Start of DOCUMENT TEXT
Case came to the Plimsouls with experience, having previously collaborated with Jack Lee and Paul Collins in the Nerves, a precursor-to-punk D.I.Y. group with a 1976 single, "Hangin' on the Telephone" (later recorded by Blondie). Living in L.A., Case started to play with locals Louie Ramírez (drums) and Dave Pahoa (bass) in 1979, and within the year Eddie Muñoz (of Austin's the Skunks) joined them on guitar. After recording one EP, Zero Hour
in 1980, and a self-titled album in 1981 that contained the now classic
power pop anthems "Zero Hour" and "Hush, Hush," the group self-financed
a single, "A Million Miles Away." The jangling guitar song was picked
up by influential FM station KROQ and thanks to trend-setting DJ Rodney Bingenheimer, the song became a local smash, catapulting the Plimsouls toward wider recognition. The inclusion of "A Million Miles Away" on the soundtrack to the cult film Valley Girl cemented the band's reputation as power pop icons and remains a timeless classic.
End of DOCUMENT TEXT
Start of INFORMATION GIVEN
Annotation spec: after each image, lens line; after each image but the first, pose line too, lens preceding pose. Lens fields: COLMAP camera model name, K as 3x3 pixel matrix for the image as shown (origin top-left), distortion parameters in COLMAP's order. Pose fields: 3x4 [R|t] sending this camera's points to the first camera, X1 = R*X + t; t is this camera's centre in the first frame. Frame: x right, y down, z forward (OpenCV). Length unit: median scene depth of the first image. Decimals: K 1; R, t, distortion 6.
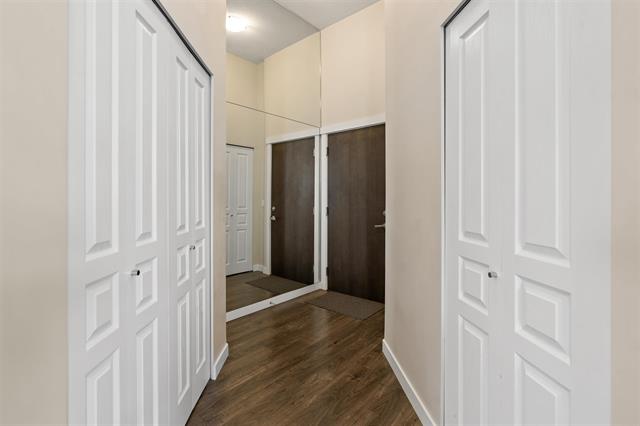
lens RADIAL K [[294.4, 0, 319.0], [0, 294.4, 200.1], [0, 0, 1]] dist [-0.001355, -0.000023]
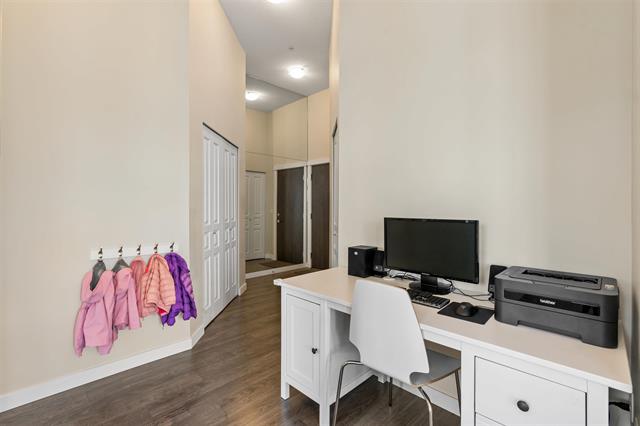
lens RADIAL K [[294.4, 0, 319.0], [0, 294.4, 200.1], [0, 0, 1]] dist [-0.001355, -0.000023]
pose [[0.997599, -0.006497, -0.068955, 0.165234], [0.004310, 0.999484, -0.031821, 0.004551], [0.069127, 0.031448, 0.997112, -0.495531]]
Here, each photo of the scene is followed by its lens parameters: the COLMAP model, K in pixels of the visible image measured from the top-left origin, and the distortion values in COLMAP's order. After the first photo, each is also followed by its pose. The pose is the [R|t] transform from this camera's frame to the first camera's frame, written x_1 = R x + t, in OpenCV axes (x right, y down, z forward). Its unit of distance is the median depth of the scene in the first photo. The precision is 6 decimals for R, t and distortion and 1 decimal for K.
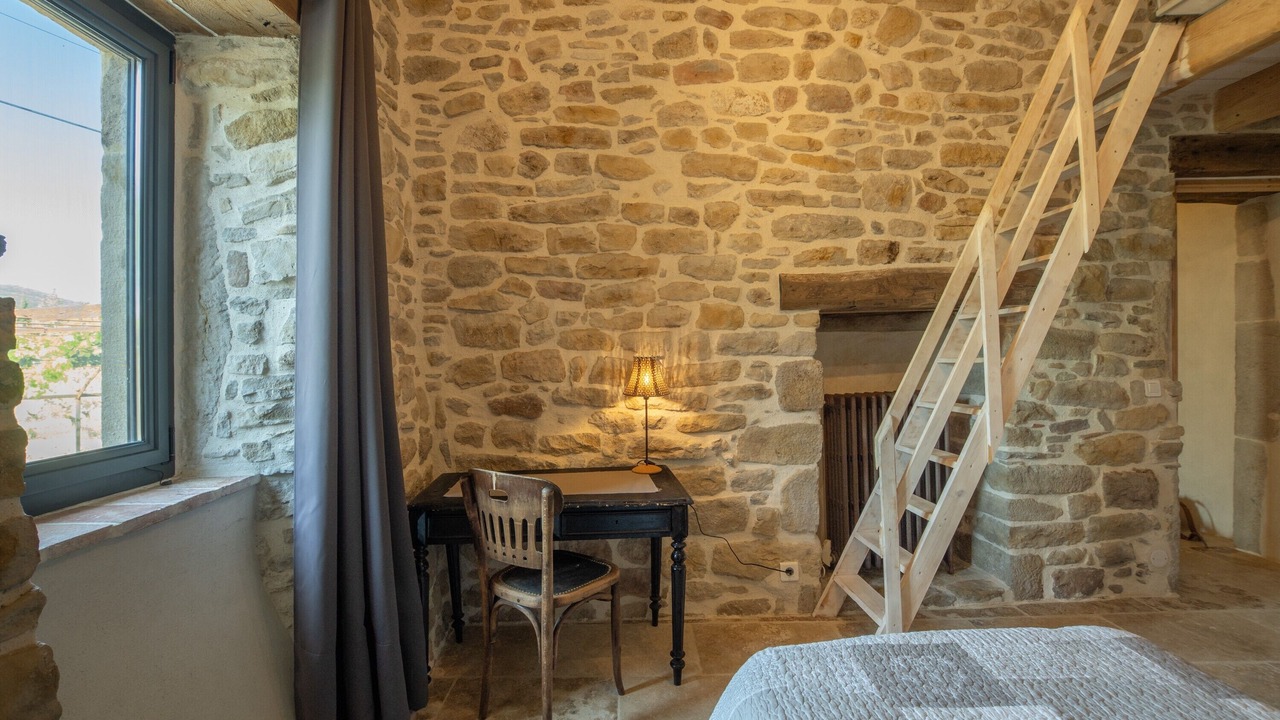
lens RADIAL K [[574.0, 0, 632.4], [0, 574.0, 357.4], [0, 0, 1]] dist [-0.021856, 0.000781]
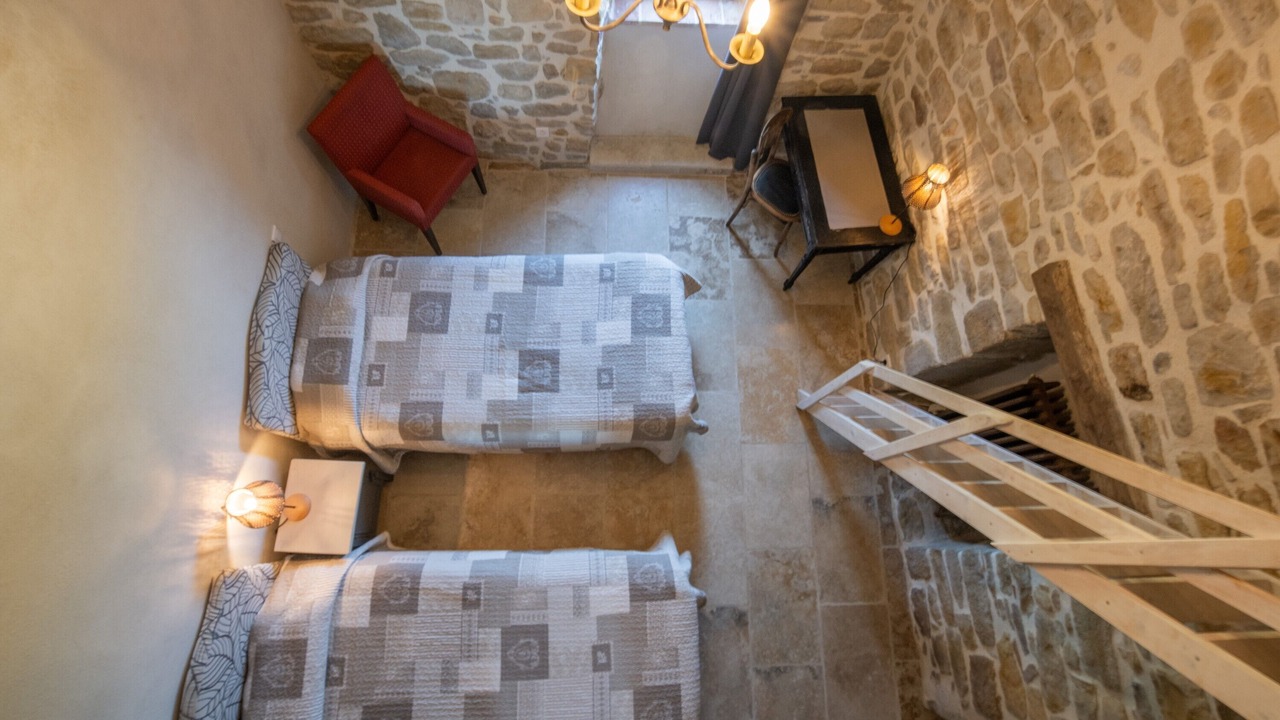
End of INFORMATION GIVEN
■ TASK DETAILS: Continue the passage on the Plimsouls from the point where it stops.

■ EXERCISE RESULT:
An album for Geffen, Everywhere at Once, followed in 1983 but ultimately, the liaison with the label was not a lasting one and the Plimsouls broke up shortly after its release. A testament to the band's stage power is the live document, One Night in America, released in 1988. Following the group's dissolution, Case
went on to record a solo album for Geffen; he remains a critically
admired and influential artist with a large folk, blues and rock
repertoire. In 1995-1996, the band, sans Ramírez, re-formed and played a few reunion dates with former Blondie drummer Clem Burke and released a new studio LP Kool Trash in 1998. In 2005, Oglio Records reissued One Night in America; the original lineup (with Bryan Head
on drums) remains together and continues to perform wherever and
whenever there's a demand for their unique soul-punk sound.